§ Aufgabe 1: Aktualisiere im Lesetext zur Übermotorisierung von Außenbordern den Abschnitt, der mit den Worten „für einen sind“ beginnt und mit „da schon 90kg.“ endet. Gib diesen Abschnitt wieder und setze dabei „Zweitaktmotor“ an die Stelle von „zweitakter“.
§ Aufgabe 2: Schreibe den Lesetext über die Übermotorisierung von Außenbordern weiter und knüpfe an seinen letzten Satz an.

Ich wollte anfang dieses Jahres mein Boot auch Übermotorisieren. Habe es dann aber gelassen #t
Gründe lagen klar auf der Hand :  Versicherungstechnisch
und die zusätzlichen Kilo´s am Heck + E-Motor wären nicht vorteilhaft für den Spiegel. Das muß jeder für sich selbst Entscheiden - nur nicht rumheulen wenn was passiert ist|kopfkrat


----------



## Stxkx1978 (23. März 2013)

*AW: Außenborder Übermotorisierung*

es kommt auch drauf an was jeder unter übermotorisieren versteht.
für einen sind 5ps mehr zuviel,und bei nem anderen ist es die doppelte Leistung wo es anfängt.
hab fünf PS mehr,könnte auch 10mehr dranhängen wäre alles gut.ist ein zweitakter der wiegt 59kg.ein viertakter hat da schon 90kg.
bei nem dünnwandigen boot,bei dem sich schon bei normaler motorisierung der spiegel nicht nen vertrauenswürdigen eindruck macht,würde ich von dem boot eh die finger lassen.

§ Datensatz:
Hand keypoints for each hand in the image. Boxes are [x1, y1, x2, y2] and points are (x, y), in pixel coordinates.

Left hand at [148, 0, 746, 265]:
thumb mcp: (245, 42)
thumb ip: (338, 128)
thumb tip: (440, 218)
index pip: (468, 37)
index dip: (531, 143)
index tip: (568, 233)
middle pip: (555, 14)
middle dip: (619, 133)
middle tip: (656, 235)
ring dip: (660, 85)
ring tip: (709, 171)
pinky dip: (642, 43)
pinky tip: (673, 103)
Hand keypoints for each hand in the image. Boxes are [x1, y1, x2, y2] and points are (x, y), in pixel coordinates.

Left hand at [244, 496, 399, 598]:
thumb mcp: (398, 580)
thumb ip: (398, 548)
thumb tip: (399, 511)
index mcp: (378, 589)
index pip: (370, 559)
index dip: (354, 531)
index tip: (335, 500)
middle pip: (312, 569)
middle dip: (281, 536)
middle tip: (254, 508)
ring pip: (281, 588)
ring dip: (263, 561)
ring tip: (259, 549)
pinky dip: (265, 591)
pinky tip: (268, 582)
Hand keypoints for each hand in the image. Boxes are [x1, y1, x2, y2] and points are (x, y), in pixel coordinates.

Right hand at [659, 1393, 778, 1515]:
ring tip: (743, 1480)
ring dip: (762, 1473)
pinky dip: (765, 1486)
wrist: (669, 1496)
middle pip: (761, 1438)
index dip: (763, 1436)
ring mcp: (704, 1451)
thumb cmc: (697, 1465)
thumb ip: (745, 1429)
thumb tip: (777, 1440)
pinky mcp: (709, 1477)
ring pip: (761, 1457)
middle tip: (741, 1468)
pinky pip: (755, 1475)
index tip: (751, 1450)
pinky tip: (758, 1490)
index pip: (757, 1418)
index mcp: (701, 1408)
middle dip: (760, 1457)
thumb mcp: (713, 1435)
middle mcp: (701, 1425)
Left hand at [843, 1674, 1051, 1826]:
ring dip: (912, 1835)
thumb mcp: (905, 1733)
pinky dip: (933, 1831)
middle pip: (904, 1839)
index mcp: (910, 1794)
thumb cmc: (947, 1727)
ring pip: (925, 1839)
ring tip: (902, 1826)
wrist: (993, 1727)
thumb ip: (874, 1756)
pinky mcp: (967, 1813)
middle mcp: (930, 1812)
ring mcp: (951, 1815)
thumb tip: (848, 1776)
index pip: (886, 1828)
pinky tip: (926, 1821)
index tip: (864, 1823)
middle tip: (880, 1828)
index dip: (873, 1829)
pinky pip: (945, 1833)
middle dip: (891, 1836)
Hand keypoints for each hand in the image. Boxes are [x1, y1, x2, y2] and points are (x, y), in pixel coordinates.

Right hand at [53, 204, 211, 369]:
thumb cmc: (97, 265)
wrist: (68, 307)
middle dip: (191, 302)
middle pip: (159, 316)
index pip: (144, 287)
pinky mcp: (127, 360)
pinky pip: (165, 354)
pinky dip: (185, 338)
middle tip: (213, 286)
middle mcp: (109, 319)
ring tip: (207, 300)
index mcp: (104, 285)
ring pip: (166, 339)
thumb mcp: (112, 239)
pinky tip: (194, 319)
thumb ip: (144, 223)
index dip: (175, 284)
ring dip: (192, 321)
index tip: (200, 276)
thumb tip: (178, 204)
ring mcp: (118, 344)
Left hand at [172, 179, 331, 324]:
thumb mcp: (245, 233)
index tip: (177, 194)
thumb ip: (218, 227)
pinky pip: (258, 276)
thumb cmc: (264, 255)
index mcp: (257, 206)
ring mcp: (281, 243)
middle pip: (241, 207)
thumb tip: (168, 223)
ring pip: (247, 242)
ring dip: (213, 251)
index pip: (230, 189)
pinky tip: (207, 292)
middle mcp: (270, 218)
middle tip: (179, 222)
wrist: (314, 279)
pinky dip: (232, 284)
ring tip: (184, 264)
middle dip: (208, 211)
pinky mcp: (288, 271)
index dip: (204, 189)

§ Erwartete Antwort 1:
für einen sind 5ps mehr zuviel,und bei nem anderen ist es die doppelte Leistung wo es anfängt.
hab fünf PS mehr,könnte auch 10mehr dranhängen wäre alles gut.ist ein Zweitaktmotor der wiegt 59kg.ein viertakter hat da schon 90kg.

§ Erwartete Antwort 2:
sparsamer ist es allemal mit nem 30ps halbgas zu fahren,als mit nem 15ps vollgas.

Gruss
Daniel


----------



## Grazy (23. März 2013)

*AW: Außenborder Übermotorisierung*

Da die Hersteller von Booten am Spiegel eine Plakette dran haben die genaue Aussagen treffen wieviel PS und wieviel Kilo man da mitführen kann sollte man das auch nicht überschreiten,denn es geht nicht darum ob am Spiegel 10 kg mehr daran hängen sondern es ist so ausgelegt das der Spiegel die 20 PS im Wasser unter Volllast aushält denn der Druck ist enorm bei abrupten vollgas.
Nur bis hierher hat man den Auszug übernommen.